Complicações colecistite aguda: Mirizzi (compressão extrínseca), Coledocolitíase (cálculo via biliar principal), Íleo biliar (fístula + obstrução intestinal), Carcinoma (raro, mau prognóstico).
A colecistite aguda calculosa pode evoluir para complicações graves. É crucial entender as manifestações de cada uma, como a coledocolitíase que causa obstrução biliar e a síndrome de Mirizzi que comprime o ducto biliar extrinsecamente, para um manejo adequado e precoce.
A colecistite aguda calculosa é uma condição comum, mas suas complicações podem ser graves e exigem reconhecimento rápido. A coledocolitíase, a presença de cálculos na via biliar principal, pode levar a cólica biliar, icterícia obstrutiva, colangite e pancreatite aguda. A Síndrome de Mirizzi, por sua vez, é caracterizada pela compressão extrínseca do ducto hepático comum por um cálculo impactado no infundíbulo da vesícula ou no ducto cístico, resultando em icterícia obstrutiva. O íleo biliar é uma complicação menos comum, mas potencialmente fatal, onde um cálculo biliar grande erode a parede da vesícula e do intestino (geralmente duodeno), formando uma fístula colecistoentérica e migrando para o lúmen intestinal, causando obstrução mecânica.
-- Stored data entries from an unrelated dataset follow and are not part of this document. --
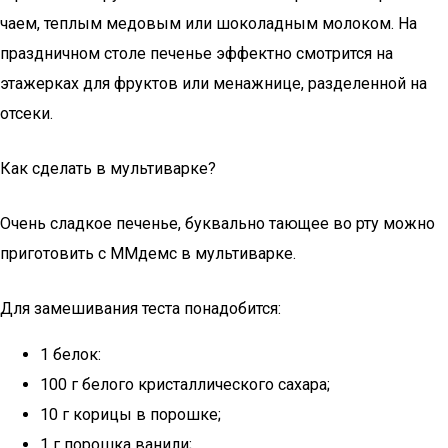
чаем, теплым медовым или шоколадным молоком. На
праздничном столе печенье эффектно смотрится на
этажерках для фруктов или менажнице, разделенной на
отсеки.
Как сделать в мультиварке?
Очень сладкое печенье, буквально тающее во рту можно
приготовить с ММдемс в мультиварке.
Для замешивания теста понадобится:
1 белок:
100 г белого кристаллического сахара;
10 г корицы в порошке;
1 г порошка ванили;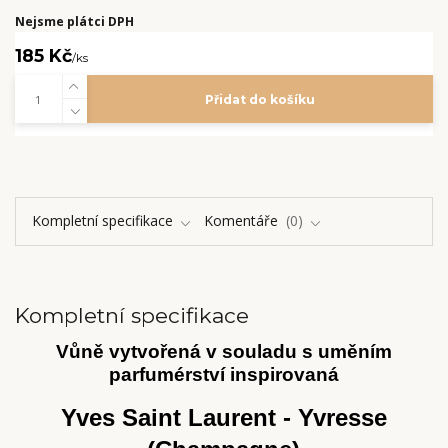
Nejsme plátci DPH
185 Kč
/
ks
Přidat do košíku
Kompletní specifikace
Komentáře
0
Kompletní specifikace
Vůně vytvořená v souladu s uměním
parfumérství inspirovaná
Yves Saint Laurent - Yvresse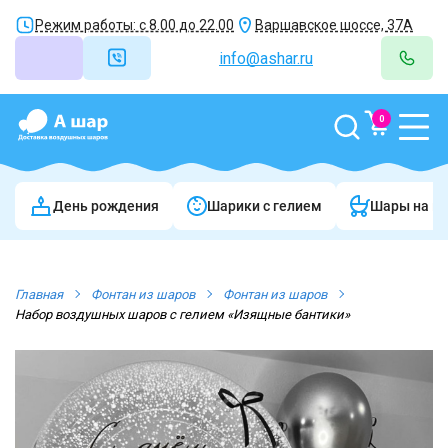
Режим работы: с 8.00 до 22.00
Варшавское шоссе, 37А
info@ashar.ru
0
День рождения
Шарики c гелием
Шары на в
Главная
Фонтан из шаров
Фонтан из шаров
Набор воздушных шаров с гелием «Изящные бантики»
O carcinoma de vesícula biliar é uma complicação rara, mas com prognóstico sombrio, frequentemente associado à colelitíase crônica e vesícula em porcelana. O diagnóstico precoce dessas condições é fundamental para um manejo cirúrgico ou endoscópico adequado. O tratamento das complicações varia desde a remoção endoscópica de cálculos na coledocolitíase até a cirurgia complexa para íleo biliar ou carcinoma de vesícula. A identificação correta de cada complicação através de exames de imagem e a compreensão de sua fisiopatologia são cruciais para a tomada de decisão clínica e para a preparação em provas de residência médica.
As principais complicações incluem coledocolitíase, síndrome de Mirizzi, íleo biliar e, mais raramente, carcinoma de vesícula biliar. Cada uma apresenta mecanismos e manifestações clínicas distintas.
A Síndrome de Mirizzi envolve a compressão extrínseca do ducto biliar comum por um cálculo impactado no infundíbulo ou ducto cístico, enquanto a coledocolitíase é a presença de cálculos diretamente no lúmen da via biliar principal.
O íleo biliar é uma complicação rara onde um cálculo biliar migra para o lúmen intestinal através de uma fístula colecistoentérica, causando obstrução mecânica do intestino delgado, geralmente no íleo terminal.